→ DATA SUPPLIED:
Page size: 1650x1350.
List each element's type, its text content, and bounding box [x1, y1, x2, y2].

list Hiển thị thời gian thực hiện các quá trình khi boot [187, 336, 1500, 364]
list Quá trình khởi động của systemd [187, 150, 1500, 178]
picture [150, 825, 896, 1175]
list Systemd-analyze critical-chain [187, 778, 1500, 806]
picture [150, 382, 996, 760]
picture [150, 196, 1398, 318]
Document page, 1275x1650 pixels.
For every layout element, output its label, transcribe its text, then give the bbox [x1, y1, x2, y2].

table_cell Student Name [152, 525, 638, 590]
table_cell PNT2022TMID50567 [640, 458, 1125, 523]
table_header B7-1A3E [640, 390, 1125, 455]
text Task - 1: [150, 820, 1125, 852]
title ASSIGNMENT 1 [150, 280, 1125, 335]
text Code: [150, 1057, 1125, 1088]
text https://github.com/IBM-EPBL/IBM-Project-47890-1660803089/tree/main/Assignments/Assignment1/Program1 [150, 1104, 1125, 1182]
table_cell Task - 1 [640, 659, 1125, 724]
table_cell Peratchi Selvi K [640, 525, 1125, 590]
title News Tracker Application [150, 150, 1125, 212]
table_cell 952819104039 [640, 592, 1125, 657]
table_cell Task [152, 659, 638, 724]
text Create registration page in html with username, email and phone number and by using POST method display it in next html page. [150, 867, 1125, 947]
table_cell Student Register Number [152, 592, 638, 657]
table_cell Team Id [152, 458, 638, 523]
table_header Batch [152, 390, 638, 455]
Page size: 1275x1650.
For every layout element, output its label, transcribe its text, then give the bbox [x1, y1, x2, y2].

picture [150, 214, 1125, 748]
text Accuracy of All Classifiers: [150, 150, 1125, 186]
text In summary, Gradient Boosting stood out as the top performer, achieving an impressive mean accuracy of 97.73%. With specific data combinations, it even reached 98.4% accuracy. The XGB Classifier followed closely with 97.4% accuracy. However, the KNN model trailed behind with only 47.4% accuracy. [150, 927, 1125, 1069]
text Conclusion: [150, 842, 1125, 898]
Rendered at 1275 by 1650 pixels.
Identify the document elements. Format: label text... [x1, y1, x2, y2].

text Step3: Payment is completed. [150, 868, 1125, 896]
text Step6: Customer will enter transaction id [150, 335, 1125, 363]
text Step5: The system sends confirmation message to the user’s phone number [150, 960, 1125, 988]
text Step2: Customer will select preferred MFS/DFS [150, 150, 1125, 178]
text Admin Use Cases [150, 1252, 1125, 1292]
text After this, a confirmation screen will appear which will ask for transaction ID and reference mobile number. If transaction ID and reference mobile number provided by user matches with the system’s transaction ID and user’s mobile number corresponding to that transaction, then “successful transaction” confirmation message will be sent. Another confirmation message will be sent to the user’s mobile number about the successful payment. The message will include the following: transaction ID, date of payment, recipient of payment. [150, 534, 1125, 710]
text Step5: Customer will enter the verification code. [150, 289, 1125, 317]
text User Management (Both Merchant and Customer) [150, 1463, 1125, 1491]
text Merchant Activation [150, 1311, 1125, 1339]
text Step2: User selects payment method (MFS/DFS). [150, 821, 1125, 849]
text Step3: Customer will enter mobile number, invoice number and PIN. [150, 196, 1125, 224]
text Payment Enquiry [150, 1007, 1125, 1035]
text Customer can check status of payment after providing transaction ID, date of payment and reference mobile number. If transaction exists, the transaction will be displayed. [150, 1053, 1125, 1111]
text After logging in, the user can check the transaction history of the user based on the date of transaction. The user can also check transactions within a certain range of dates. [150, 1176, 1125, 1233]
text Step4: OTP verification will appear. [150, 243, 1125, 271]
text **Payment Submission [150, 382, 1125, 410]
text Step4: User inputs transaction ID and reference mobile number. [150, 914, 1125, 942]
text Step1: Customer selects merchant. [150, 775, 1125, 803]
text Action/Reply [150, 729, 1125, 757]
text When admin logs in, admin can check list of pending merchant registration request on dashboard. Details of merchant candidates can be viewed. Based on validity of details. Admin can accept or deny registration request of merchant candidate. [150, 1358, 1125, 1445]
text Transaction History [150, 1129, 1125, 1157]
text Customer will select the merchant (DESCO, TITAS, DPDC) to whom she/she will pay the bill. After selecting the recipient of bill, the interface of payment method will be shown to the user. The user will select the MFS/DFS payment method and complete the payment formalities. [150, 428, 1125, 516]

→ DIRECTIVE:
Please transcribe the records exactly from their first line through the line holding "Document page, 1275x1650 pixels.", and leave out all others.

→ ANSWER BOX:
Page size: 1650x1350.
List each element's type, its text content, and bounding box [x1, y1, x2, y2].

list Hiển thị thời gian thực hiện các quá trình khi boot [187, 336, 1500, 364]
list Quá trình khởi động của systemd [187, 150, 1500, 178]
picture [150, 825, 896, 1175]
list Systemd-analyze critical-chain [187, 778, 1500, 806]
picture [150, 382, 996, 760]
picture [150, 196, 1398, 318]
Document page, 1275x1650 pixels.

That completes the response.